AMENDMENT #2 TO SHAREHOLDER AGREEMENT
AND AMENDMENT TO SUPPLEMENT AGREEMENT
This Amendment #2 to the Shareholder Agreement, dated as of July 24, 2000,
("Amendment #2"), is made by and among Interstate Bakeries Corporation, a
Delaware corporation ("IBC"), Xxxxxxx Purina Company, a Missouri corporation
("Xxxxxxx"), and Tower Holding Company, Inc., a Delaware corporation ("Tower
Holding"), a wholly owned subsidiary of Xxxxxxx and the transferee of all shares
of IBC common stock formerly held by VCS Holding Company ("VCS").

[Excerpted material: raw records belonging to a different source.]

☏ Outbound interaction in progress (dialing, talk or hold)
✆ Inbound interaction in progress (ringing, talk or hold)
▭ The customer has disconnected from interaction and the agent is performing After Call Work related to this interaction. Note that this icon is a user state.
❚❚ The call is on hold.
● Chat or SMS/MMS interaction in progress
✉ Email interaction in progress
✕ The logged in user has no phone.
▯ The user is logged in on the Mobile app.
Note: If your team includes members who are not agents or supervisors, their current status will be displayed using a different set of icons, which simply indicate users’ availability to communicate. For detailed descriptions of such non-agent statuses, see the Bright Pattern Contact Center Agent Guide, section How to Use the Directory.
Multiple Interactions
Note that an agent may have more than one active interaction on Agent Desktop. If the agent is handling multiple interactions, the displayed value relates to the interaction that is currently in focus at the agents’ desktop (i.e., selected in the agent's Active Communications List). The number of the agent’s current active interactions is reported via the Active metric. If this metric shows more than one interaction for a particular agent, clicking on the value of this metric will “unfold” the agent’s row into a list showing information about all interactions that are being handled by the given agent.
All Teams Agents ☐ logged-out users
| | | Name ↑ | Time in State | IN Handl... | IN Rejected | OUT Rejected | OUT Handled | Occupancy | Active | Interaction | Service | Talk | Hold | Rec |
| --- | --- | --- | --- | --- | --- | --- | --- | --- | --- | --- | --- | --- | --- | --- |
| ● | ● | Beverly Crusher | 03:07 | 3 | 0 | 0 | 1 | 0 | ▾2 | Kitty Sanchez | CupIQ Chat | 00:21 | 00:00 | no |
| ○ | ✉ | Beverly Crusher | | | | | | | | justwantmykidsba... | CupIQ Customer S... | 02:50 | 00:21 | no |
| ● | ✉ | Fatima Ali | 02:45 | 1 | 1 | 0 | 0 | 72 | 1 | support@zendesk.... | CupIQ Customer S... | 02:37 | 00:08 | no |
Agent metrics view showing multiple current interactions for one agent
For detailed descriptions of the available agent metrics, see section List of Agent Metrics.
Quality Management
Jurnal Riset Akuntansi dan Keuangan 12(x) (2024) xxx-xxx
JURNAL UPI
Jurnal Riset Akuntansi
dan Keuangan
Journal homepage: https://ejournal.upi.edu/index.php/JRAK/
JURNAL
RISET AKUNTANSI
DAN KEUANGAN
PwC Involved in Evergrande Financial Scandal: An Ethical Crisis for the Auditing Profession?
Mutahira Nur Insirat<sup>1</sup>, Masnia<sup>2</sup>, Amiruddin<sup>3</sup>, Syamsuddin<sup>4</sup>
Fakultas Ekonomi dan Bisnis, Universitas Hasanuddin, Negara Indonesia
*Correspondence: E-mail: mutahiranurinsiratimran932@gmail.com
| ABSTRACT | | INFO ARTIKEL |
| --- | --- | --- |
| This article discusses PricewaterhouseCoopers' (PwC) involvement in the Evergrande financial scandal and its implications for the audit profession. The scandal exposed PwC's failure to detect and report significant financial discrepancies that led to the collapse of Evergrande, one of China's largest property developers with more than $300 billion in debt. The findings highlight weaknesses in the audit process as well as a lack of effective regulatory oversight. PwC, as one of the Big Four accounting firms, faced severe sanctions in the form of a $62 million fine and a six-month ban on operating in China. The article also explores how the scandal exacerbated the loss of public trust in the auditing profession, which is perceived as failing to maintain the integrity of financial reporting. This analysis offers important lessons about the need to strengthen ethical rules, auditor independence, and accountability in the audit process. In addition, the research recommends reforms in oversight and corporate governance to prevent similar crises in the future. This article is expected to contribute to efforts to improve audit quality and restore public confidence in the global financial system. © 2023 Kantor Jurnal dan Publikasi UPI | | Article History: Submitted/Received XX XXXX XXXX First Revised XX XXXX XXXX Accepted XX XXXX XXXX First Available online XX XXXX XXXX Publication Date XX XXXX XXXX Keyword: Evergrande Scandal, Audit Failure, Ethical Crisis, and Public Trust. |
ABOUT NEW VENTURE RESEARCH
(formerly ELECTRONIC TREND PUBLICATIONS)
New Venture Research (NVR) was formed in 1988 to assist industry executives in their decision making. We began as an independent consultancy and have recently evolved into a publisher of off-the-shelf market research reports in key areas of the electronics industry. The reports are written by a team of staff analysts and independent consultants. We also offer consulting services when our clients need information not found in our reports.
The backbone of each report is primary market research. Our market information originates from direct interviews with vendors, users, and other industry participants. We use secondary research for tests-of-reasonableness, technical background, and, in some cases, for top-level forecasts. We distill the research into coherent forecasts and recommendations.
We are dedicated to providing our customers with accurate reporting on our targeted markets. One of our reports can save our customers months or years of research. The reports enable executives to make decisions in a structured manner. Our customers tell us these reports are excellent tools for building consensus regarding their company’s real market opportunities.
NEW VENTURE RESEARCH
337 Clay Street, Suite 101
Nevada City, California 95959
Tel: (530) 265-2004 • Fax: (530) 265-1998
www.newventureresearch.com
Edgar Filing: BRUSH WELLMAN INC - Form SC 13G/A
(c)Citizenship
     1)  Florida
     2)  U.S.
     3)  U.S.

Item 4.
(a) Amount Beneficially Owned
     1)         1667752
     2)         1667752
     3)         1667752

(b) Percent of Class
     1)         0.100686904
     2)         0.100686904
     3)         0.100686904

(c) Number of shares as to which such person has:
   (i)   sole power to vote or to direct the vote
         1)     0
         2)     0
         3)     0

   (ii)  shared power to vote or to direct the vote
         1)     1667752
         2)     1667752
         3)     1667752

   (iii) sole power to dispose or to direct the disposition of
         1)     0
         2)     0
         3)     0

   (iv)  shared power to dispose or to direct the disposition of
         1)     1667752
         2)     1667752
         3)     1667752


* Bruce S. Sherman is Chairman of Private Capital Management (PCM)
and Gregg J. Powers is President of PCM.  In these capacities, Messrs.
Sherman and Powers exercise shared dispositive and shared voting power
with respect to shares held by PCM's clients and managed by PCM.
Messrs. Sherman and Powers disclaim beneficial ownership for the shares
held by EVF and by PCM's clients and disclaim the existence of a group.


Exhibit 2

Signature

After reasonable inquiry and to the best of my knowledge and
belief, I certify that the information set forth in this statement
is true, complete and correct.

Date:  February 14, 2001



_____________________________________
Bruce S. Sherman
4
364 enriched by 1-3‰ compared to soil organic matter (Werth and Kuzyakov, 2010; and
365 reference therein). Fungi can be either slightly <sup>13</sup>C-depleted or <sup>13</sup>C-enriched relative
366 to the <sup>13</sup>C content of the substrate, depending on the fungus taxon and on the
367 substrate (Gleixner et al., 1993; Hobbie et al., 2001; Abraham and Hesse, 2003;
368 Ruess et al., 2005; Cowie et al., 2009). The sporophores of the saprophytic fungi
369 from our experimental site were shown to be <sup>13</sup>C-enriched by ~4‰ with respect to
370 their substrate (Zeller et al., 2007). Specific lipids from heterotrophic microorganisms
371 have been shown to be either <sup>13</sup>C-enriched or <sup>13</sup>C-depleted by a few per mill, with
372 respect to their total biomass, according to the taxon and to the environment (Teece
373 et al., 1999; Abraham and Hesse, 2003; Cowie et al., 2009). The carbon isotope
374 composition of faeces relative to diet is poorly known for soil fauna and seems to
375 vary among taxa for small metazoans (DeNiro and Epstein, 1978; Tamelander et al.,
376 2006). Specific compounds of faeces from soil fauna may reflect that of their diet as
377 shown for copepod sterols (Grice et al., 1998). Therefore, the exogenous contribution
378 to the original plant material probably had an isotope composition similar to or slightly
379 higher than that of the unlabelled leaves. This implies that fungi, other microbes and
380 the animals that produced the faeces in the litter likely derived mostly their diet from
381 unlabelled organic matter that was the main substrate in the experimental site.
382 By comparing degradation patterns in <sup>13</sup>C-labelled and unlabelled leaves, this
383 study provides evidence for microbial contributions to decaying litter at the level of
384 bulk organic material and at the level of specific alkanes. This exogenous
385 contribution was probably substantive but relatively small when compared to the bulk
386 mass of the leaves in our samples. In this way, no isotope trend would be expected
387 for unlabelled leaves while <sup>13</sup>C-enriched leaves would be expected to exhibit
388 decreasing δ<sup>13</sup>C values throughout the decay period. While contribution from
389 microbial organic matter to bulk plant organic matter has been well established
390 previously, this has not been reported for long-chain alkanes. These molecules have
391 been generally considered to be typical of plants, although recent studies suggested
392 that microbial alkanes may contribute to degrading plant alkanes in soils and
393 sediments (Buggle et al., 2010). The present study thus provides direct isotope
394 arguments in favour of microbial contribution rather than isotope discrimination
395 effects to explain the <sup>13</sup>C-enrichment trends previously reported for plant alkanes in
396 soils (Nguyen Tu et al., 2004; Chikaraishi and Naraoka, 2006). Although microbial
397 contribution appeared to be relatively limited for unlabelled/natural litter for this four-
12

This Amendment #2 amends and supplements the Shareholder Agreement by and among
IBC, Xxxxxxx and VCS, dated July 22, 1995 (the "Shareholder Agreement"), as
supplemented and amended by the Supplement to Shareholder Agreement by and among
IBC, Xxxxxxx and VCS, dated July 25, 1995 (the "Supplement Agreement"), and
further supplemented and amended by a Letter Agreement by and among IBC and
Xxxxxxx, dated July 3, 1997 (the "Letter Agreement"), and further supplemented
and amended by the Amendment to Shareholder Agreement by and among IBC, Xxxxxxx
and Tower Holding, dated March 30, 2000 (the "Amendment to Shareholder
Agreement").
Defined terms used herein without definition shall have the meanings ascribed to
them in the Shareholder Agreement or the Amendment to Shareholder Agreement.
WITNESSETH
WHEREAS, IBC, Xxxxxxx and VCS entered into the Shareholder Agreement to provide
certain rights and restrictions with respect to the IBC Equity owned by Xxxxxxx;
and
WHEREAS, the parties have agreed to enter this Amendment #2 to make certain
amendments to the Shareholder Agreement and the Amendment to Shareholder
Agreement; and
WHEREAS, the parties agree that by entering this Amendment #2, they acknowledge
and confirm that they will continue to be bound by the terms of the Shareholder
Agreement, as previously supplemented and amended by the Supplement Agreement,
the Letter Agreement and the Amendment to Shareholder Agreement.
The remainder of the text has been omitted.